__Directions for this task__. Rewrite the text read from the entries below, replacing "В корзину" with "Купить" everywhere and keeping everything else the same. Omit the pictures from your answer.

__Stored data__.
= Beginning of Section =
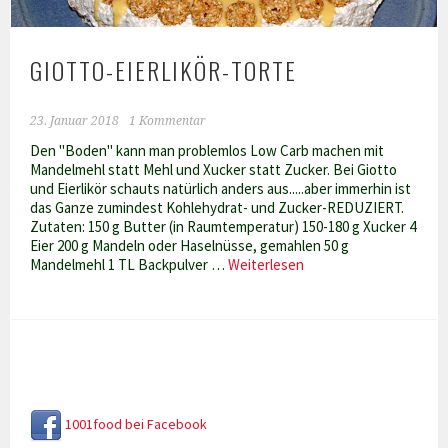
GIOTTO-EIERLIKÖR-TORTE
23. Januar 2018
1 Kommentar
Den "Boden" kann man problemlos Low Carb machen mit
Mandelmehl statt Mehl und Xucker statt Zucker. Bei Giotto
und Eierlikör schauts natürlich anders aus.....aber immerhin ist
das Ganze zumindest Kohlehydrat- und Zucker-REDUZIERT.
Zutaten: 150 g Butter (in Raumtemperatur) 150-180 g Xucker 4
Eier 200 g Mandeln oder Haselnüsse, gemahlen 50 g
Giotto-
Mandelmehl 1 TL Backpulver …
Weiterlesen
Eierlikör-
Torte
1001food bei Facebook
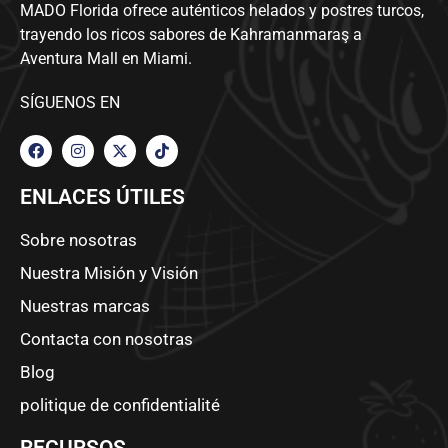
MADO Florida ofrece auténticos helados y postres turcos,
trayendo los ricos sabores de Kahramanmaraş a
Aventura Mall en Miami.
SÍGUENOS EN
ENLACES ÚTILES
Sobre nosotras
Nuestra Misión y Visión
Nuestras marcas
Contacta con nosotras
Blog
politique de confidentialité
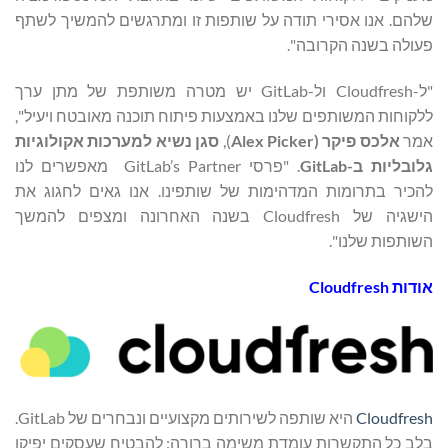
שלהם. אנו אסירי תודה על שותפות זו ומתרגשים להמשיך לשתף
פעולה בשנה הקרובה".
"ל-Cloudfresh ול-GitLab יש מטרה משותפת של מתן ערך
ללקוחות המשותפים שלנו באמצעות פיתוח תוכנה מאובטח ויעיל",
אמר
אלכס פיקר (
Alex Picker
),
סגן נשיא למערכות אקולוגיות
גלובליות ב-
GitLab
. "פרסי GitLab’s Partner מאפשרים לנו
להכיר בתרומות המדהימות של שותפינו. אנו גאים לחגוג את
הישגיה של Cloudfresh בשנה האחרונה ומצפים להמשך
השותפות שלנו".
אודות
Cloudfresh
Cloudfresh
היא שותפה לשירותים מקצועיים ונבחרים של GitLab.
בלב כל התקשרות עומדת משימה ברורה: להבטיח שעסקים יפיקו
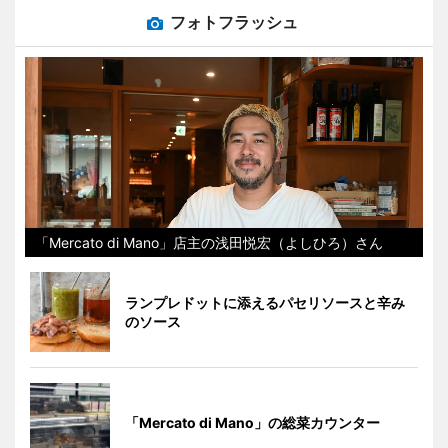
フォトフラッシュ
「Mercato di Mano」店主の浅田悦宏（よしひろ）さん
ランプレドットに添えるパセリソースと辛み
のソース
「Mercato di Mano」の総菜カウンター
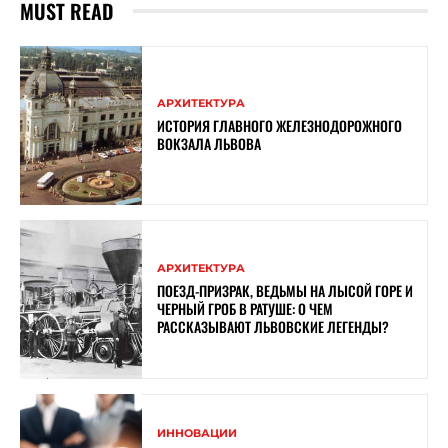
MUST READ
АРХИТЕКТУРА
ИСТОРИЯ ГЛАВНОГО ЖЕЛЕЗНОДОРОЖНОГО
ВОКЗАЛА ЛЬВОВА
АРХИТЕКТУРА
ПОЕЗД-ПРИЗРАК, ВЕДЬМЫ НА ЛЫСОЙ ГОРЕ И
ЧЕРНЫЙ ГРОБ В РАТУШЕ: О ЧЕМ
РАССКАЗЫВАЮТ ЛЬВОВСКИЕ ЛЕГЕНДЫ?
ИННОВАЦИИ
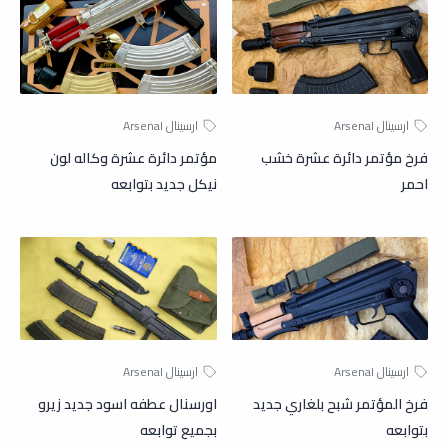
فرخ مؤتمر دائرة عشرة خشب
مؤتمر دائرة عشرة وكاله لون
احمر
نيكل جديد بتوابعه
فرخ المؤتمر شبح بلغاري جديد
اورسنال عطفه اسود جديد زيرو
بتوابعه
بجميع توابعه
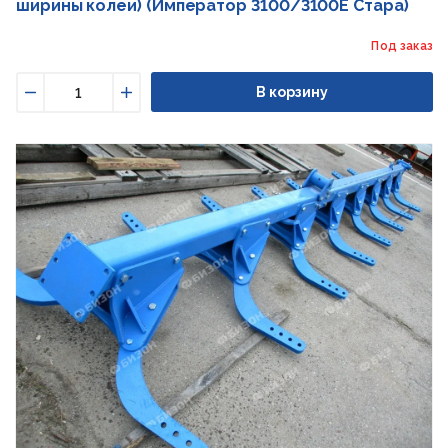
ширины колеи) (Император 3100/3100E Стара)
Под заказ
В корзину
Уменьшить
Увеличить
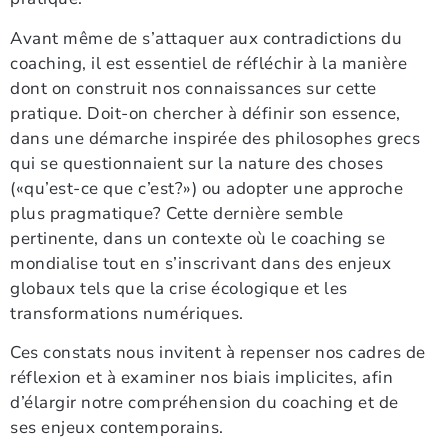
Avant même de s’attaquer aux contradictions du
coaching, il est essentiel de réfléchir à la manière
dont on construit nos connaissances sur cette
pratique. Doit-on chercher à définir son essence,
dans une démarche inspirée des philosophes grecs
qui se questionnaient sur la nature des choses
(«qu’est-ce que c’est?») ou adopter une approche
plus pragmatique? Cette dernière semble
pertinente, dans un contexte où le coaching se
mondialise tout en s’inscrivant dans des enjeux
globaux tels que la crise écologique et les
transformations numériques.
Ces constats nous invitent à repenser nos cadres de
réflexion et à examiner nos biais implicites, afin
d’élargir notre compréhension du coaching et de
ses enjeux contemporains.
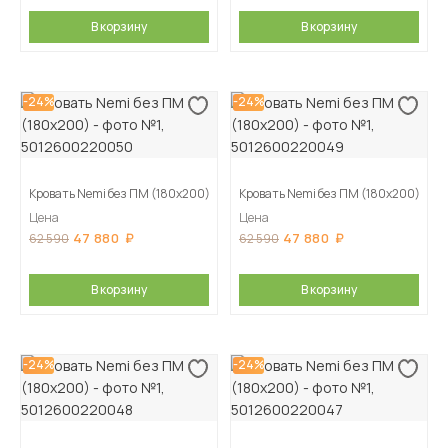
В корзину
В корзину
-24%
-24%
Кровать Nemi без ПМ (180х200)
Кровать Nemi без ПМ (180х200)
Цена
Цена
47 880
47 880
62 590
62 590
В корзину
В корзину
-24%
-24%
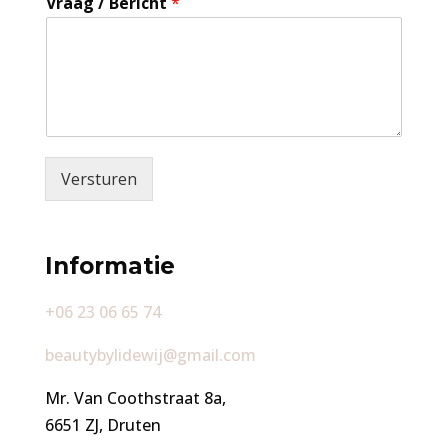
Vraag / Bericht
*
Versturen
Informatie
+06 23 06 65 74
beautybylidewij@gmail.com
Mr. Van Coothstraat 8a,
6651 ZJ, Druten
= End of Section =
__Expected output__.
GIOTTO-EIERLIKÖR-TORTE
23. Januar 2018
1 Kommentar
Den "Boden" kann man problemlos Low Carb machen mit
Mandelmehl statt Mehl und Xucker statt Zucker. Bei Giotto
und Eierlikör schauts natürlich anders aus.....aber immerhin ist
das Ganze zumindest Kohlehydrat- und Zucker-REDUZIERT.
Zutaten: 150 g Butter (in Raumtemperatur) 150-180 g Xucker 4
Eier 200 g Mandeln oder Haselnüsse, gemahlen 50 g
Giotto-
Mandelmehl 1 TL Backpulver …
Weiterlesen
Eierlikör-
Torte
1001food bei Facebook
MADO Florida ofrece auténticos helados y postres turcos,
trayendo los ricos sabores de Kahramanmaraş a
Aventura Mall en Miami.
SÍGUENOS EN
ENLACES ÚTILES
Sobre nosotras
Nuestra Misión y Visión
Nuestras marcas
Contacta con nosotras
Blog
politique de confidentialité
שלהם. אנו אסירי תודה על שותפות זו ומתרגשים להמשיך לשתף
פעולה בשנה הקרובה".
"ל-Cloudfresh ול-GitLab יש מטרה משותפת של מתן ערך
ללקוחות המשותפים שלנו באמצעות פיתוח תוכנה מאובטח ויעיל",
אמר
אלכס פיקר (
Alex Picker
),
סגן נשיא למערכות אקולוגיות
גלובליות ב-
GitLab
. "פרסי GitLab’s Partner מאפשרים לנו
להכיר בתרומות המדהימות של שותפינו. אנו גאים לחגוג את
הישגיה של Cloudfresh בשנה האחרונה ומצפים להמשך
השותפות שלנו".
אודות
Cloudfresh
Cloudfresh
היא שותפה לשירותים מקצועיים ונבחרים של GitLab.
בלב כל התקשרות עומדת משימה ברורה: להבטיח שעסקים יפיקו
フォトフラッシュ
「Mercato di Mano」店主の浅田悦宏（よしひろ）さん
ランプレドットに添えるパセリソースと辛み
のソース
「Mercato di Mano」の総菜カウンター
MUST READ
АРХИТЕКТУРА
ИСТОРИЯ ГЛАВНОГО ЖЕЛЕЗНОДОРОЖНОГО
ВОКЗАЛА ЛЬВОВА
АРХИТЕКТУРА
ПОЕЗД-ПРИЗРАК, ВЕДЬМЫ НА ЛЫСОЙ ГОРЕ И
ЧЕРНЫЙ ГРОБ В РАТУШЕ: О ЧЕМ
РАССКАЗЫВАЮТ ЛЬВОВСКИЕ ЛЕГЕНДЫ?
ИННОВАЦИИ
فرخ مؤتمر دائرة عشرة خشب
مؤتمر دائرة عشرة وكاله لون
احمر
نيكل جديد بتوابعه
فرخ المؤتمر شبح بلغاري جديد
اورسنال عطفه اسود جديد زيرو
بتوابعه
بجميع توابعه
ширины колеи) (Император 3100/3100E Стара)
Под заказ
Купить
Уменьшить
Увеличить
Avant même de s’attaquer aux contradictions du
coaching, il est essentiel de réfléchir à la manière
dont on construit nos connaissances sur cette
pratique. Doit-on chercher à définir son essence,
dans une démarche inspirée des philosophes grecs
qui se questionnaient sur la nature des choses
(«qu’est-ce que c’est?») ou adopter une approche
plus pragmatique? Cette dernière semble
pertinente, dans un contexte où le coaching se
mondialise tout en s’inscrivant dans des enjeux
globaux tels que la crise écologique et les
transformations numériques.
Ces constats nous invitent à repenser nos cadres de
réflexion et à examiner nos biais implicites, afin
d’élargir notre compréhension du coaching et de
ses enjeux contemporains.
Купить
Купить
-24%
-24%
Кровать Nemi без ПМ (180х200)
Кровать Nemi без ПМ (180х200)
Цена
Цена
47 880
47 880
62 590
62 590
Купить
Купить
-24%
-24%
Vraag / Bericht
*
Versturen
Informatie
+06 23 06 65 74
beautybylidewij@gmail.com
Mr. Van Coothstraat 8a,
6651 ZJ, Druten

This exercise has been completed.